Y, en efecto, pronto estuvo diciendo cosas que a Tommy, en un principio, le resultaron difíciles de seguir. Pero ella las repitió una y otra vez hasta que Tommy empezó al fin a comprender. Si Tommy lo había intentado con todas sus fuerzas -le aseguró- y sin embargo no había conseguido ser creativo, no importaba en absoluto, y no debía preocuparse. No estaba bien que ni los alumnos ni los custodios lo castigaran por ello, o lo sometieran a presiones de cualquier tipo. Sencillamente no era culpa suya. Y cuando Tommy protestó y argumentó que estaba muy bien lo que le estaba diciendo y demás, pero que todo el mundo pensaba que sí era culpa suya, ella dejó escapar un suspiro y miró por la ventana. Y al cabo de unos instantes dijo:
– Puede que no te sirva de mucha ayuda. Pero recuerda lo que te he dicho. Hay al menos una persona en Hailsham que no piensa como todo el mundo. Una persona al menos que cree que eres un buen alumno, tan bueno como el mejor que ella ha conocido en sus años de magisterio, y no importa en absoluto la creatividad que tengas.

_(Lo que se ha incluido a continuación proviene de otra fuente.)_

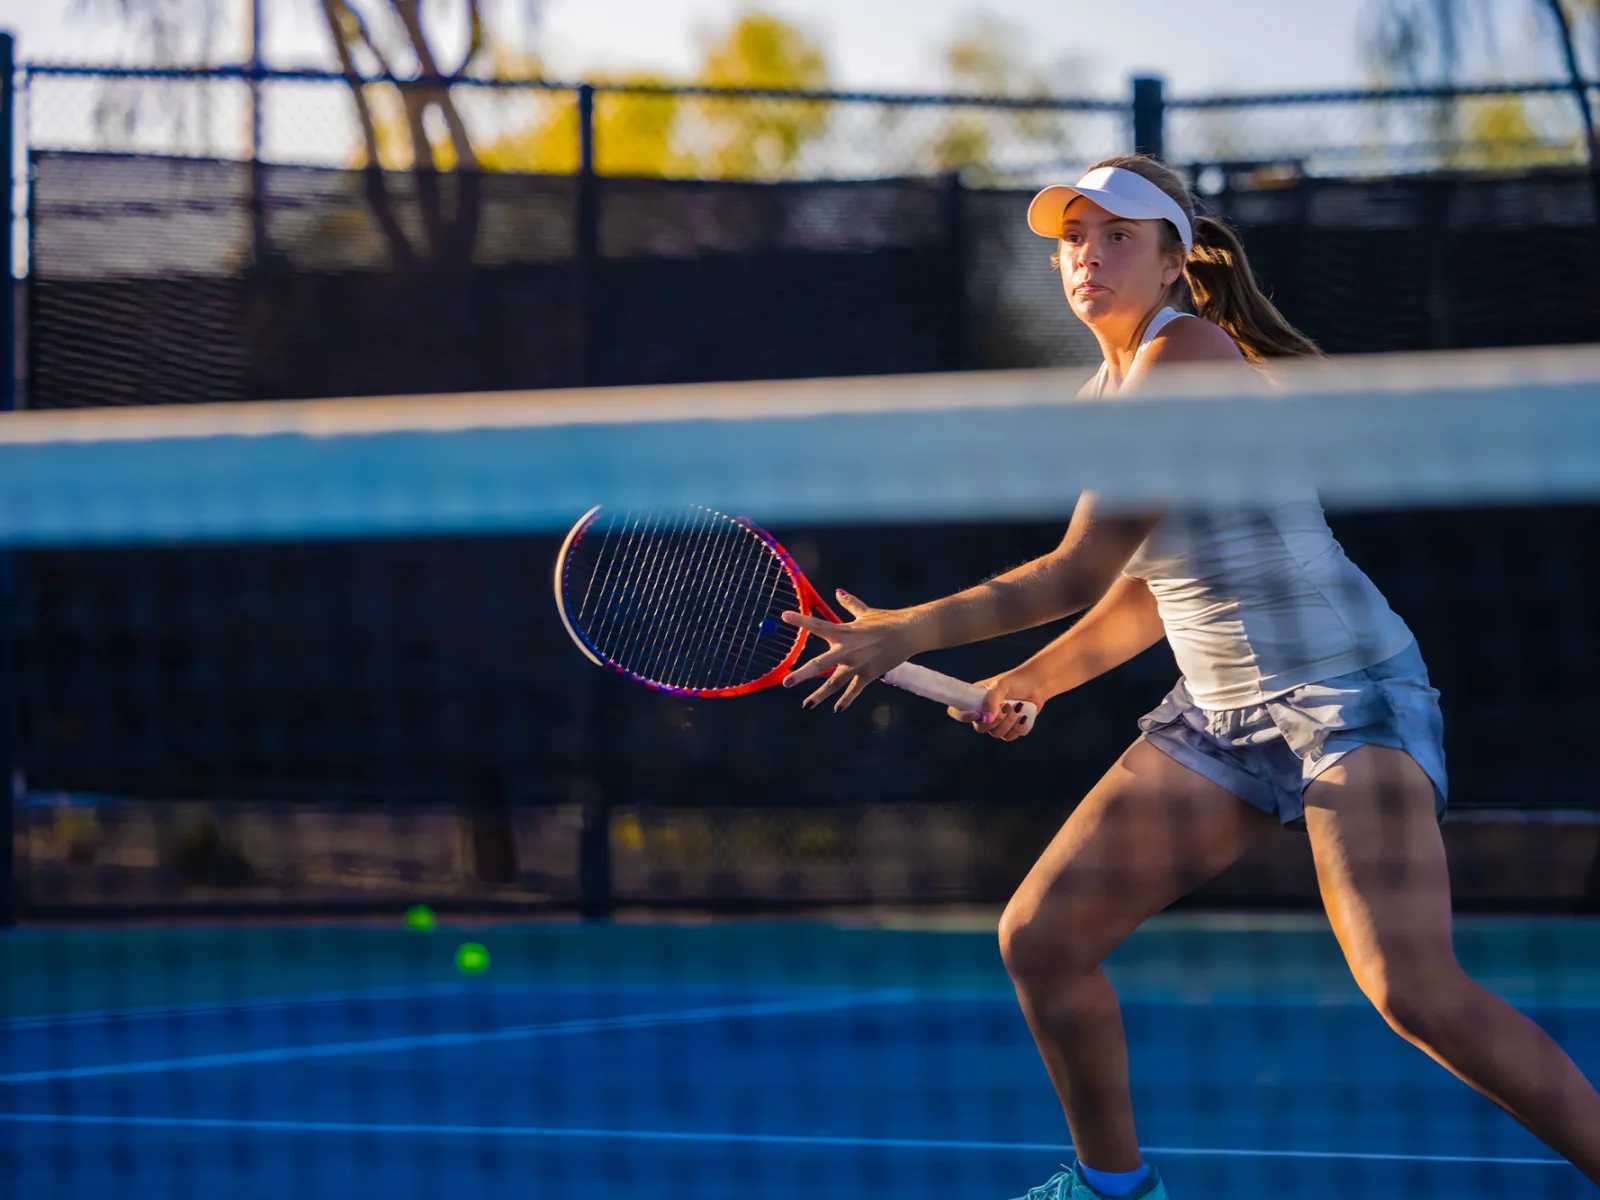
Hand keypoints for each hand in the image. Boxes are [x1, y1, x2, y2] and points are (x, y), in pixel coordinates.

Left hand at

– ¿No te estaría tomando el pelo, verdad? -le pregunté a Tommy-. ¿No te estaría sermoneando de una forma inteligente?
– No era nada de eso. Pero de todas formas…
Por primera vez desde que estábamos hablando parecía preocuparle que pudieran oírnos, y miró por encima del hombro hacia la casa. Los de primaria que habían estado mirando por la ventana habían perdido interés y se habían ido; unas cuantas chicas de nuestro curso se dirigían hacia el pabellón, pero aún estaban bastante lejos. Tommy se volvió hacia mí y dijo casi en un susurro:
– De todas formas, cuando me estaba diciendo todo esto no paraba de temblar.
– ¿Qué quieres decir? ¿Que temblaba?
– Sí, temblaba. De rabia. Era evidente. Estaba furiosa. Pero furiosa dentro de ella, muy dentro.
– ¿Con quién?
– No tengo ni idea. Pero no conmigo. ¡Y eso era lo más importante! -Se echó a reír, y luego se puso serio-. No sé con quién estaba furiosa, pero lo estaba, y mucho.
Me levanté, porque me dolían las pantorrillas.
– Es muy raro lo que me cuentas, Tommy.
– Pero lo curioso del asunto es que aquella charla me hizo mucho bien. Me ayudó muchísimo. Antes me has dicho que ahora todo parece irme mejor, ¿te acuerdas? Pues es por eso. Porque luego, pensando en lo que me había dicho, me di cuenta de que tenía razón, de que yo no tenía la culpa. Muy bien, yo no había llevado las cosas como debía. Pero en el fondo del fondo no era culpa mía. Y eso lo cambiaba todo. Y siempre que sentía que me fallaba la confianza en mí mismo, y veía a la señorita Lucy paseando, por ejemplo, o estaba en una de sus clases, me quedaba mirándola, y ella no me decía nada sobre nuestra charla, pero a veces me miraba también y me dirigía un pequeño gesto de cabeza. Y eso era todo lo que yo necesitaba. Me has preguntado antes si había sucedido algo. Pues bien, eso es lo que sucedió. Pero por favor, Kath, no le digas ni media palabra de esto a nadie, ¿vale?
Asentí con la cabeza, pero pregunté:
– ¿Te hizo prometer a ti lo mismo?
– No, no. No me hizo prometer nada de nada. Pero no le cuentes nada a nadie. Tienes que prometérmelo.
– De acuerdo. -Las chicas que iban hacia el pabellón, al verme, me hicieron señas y me llamaron en voz alta. Les devolví el saludo y le dije a Tommy-: Tengo que irme. Seguiremos hablando, muy pronto.